Certains diffuseurs ont profité de leur visibilité pour lancer des appels aux dons en faveur de la filière musicale en péril. C'est le cas de l'opération internationale United We Stream, qui a permis de récolter 1600 € pour les clubs et artistes français précarisés via la plateforme HelloAsso.

 

Des partenariats nouveaux pour rémunérer les livestreams

 

Dès le mois de mai, la Sacem annonçait la mise en place d'une rémunération spécifique, réservée à ses membres dont les « livestreams », diffusés sur Instagram, Facebook et Youtube, ont fait au moins 1000 vues. Les auteurs, compositeurs, éditeurs peuvent depuis le 3 juin déclarer leur live depuis un espace membre. Un livestream d'une durée supérieure à 20 minutes est rémunéré 76 €, avec un supplément de 0, 001 € par vue.
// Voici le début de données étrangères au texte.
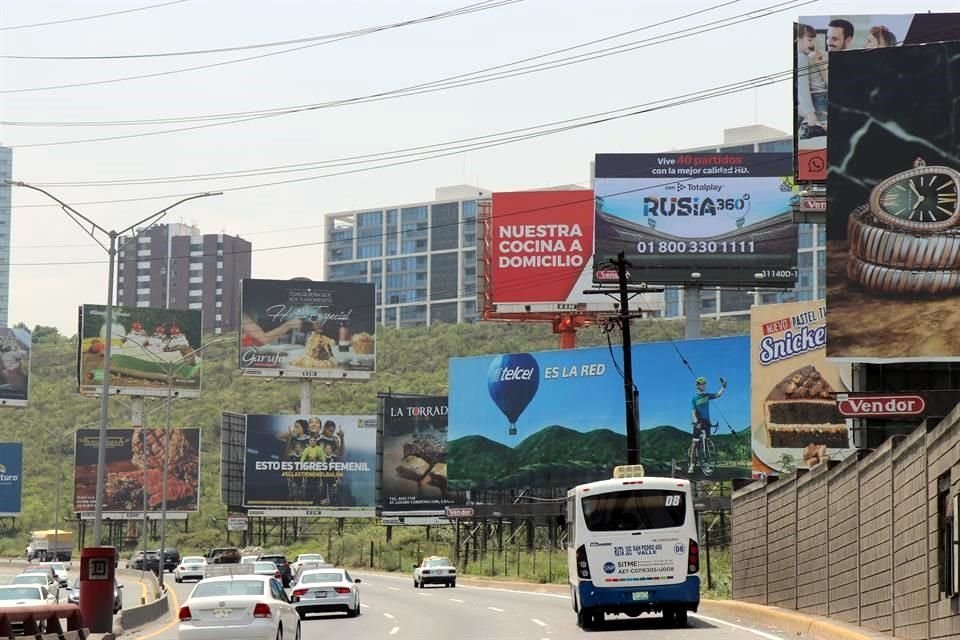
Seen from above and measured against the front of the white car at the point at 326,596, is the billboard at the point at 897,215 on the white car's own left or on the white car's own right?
on the white car's own right

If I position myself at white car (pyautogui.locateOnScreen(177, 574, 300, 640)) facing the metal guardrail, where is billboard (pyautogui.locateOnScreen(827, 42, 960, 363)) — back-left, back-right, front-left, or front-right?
back-right

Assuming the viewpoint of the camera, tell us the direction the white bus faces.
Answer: facing away from the viewer

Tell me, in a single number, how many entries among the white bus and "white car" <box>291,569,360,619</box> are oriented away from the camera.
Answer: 2

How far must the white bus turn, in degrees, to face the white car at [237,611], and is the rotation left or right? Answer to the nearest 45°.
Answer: approximately 135° to its left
En avril dernier, la plateforme de vente de billets de soirées electro Shotgun a fait preuve d'inventivité en créant Disdancing, sorte de « Netflix des livestreams » qui répertorie toutes les vidéos par genre musical. Au lieu de choisir entre comédie romantique et film d'aventure, on y pioche, selon son humeur, entre « Play it chill », « Play it groovy » et « Play it hard ». Certains « livestreams » sont payants, et les billets mis en vente via Disdancing permettent de fournir une rémunération aux artistes et aux équipes organisatrices.
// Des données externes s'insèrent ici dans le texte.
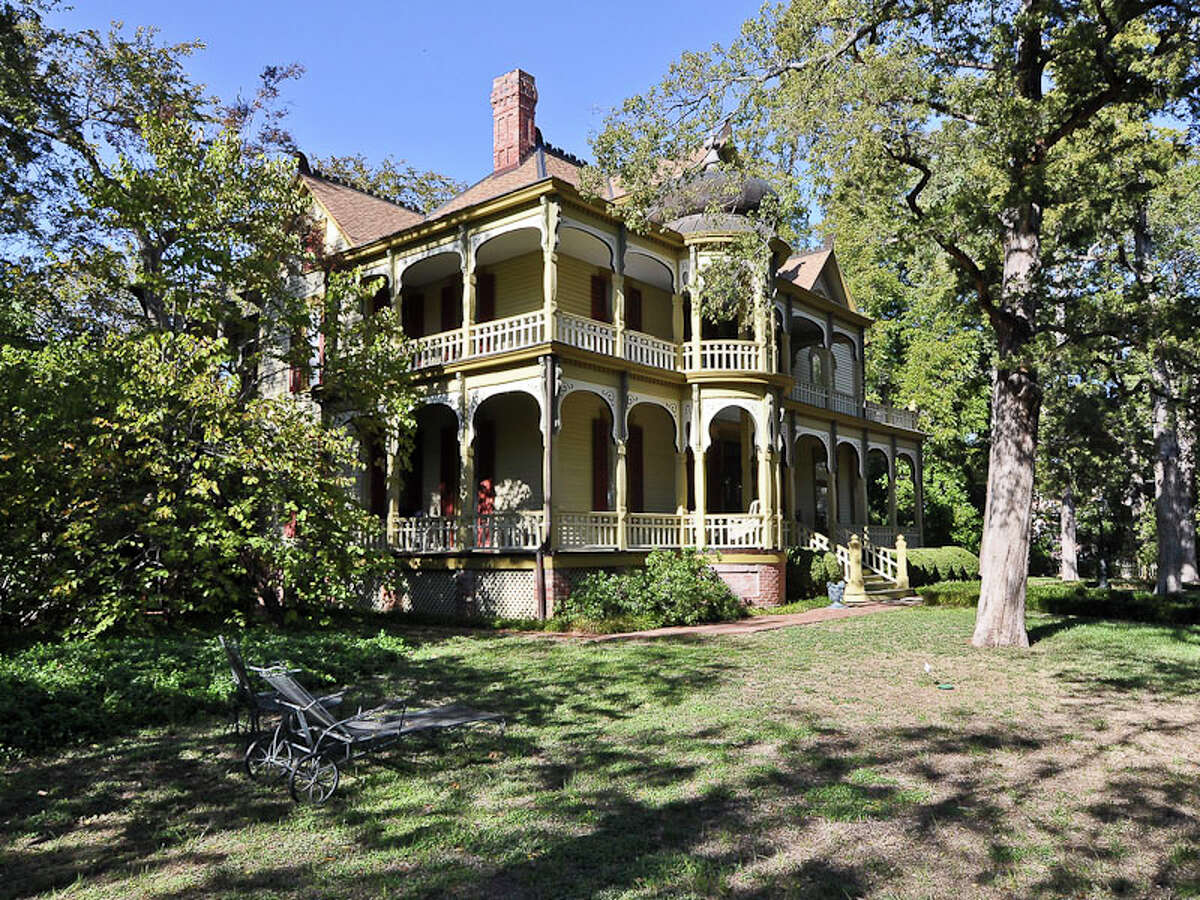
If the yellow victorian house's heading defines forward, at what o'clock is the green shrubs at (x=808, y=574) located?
The green shrubs is roughly at 10 o'clock from the yellow victorian house.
Encore tâtonnante, la rémunération des streams devrait rester au cœur des débats dans les mois et les années à venir. Avec le secteur des jeux vidéos, celui du streaming est le seul à avoir généré plus de chiffres d'affaires cette année qu'en 2019. Des bénéfices qui, pour l'heure, ne se sont pas retrouvés dans la poche des artistes, auteurs et producteurs.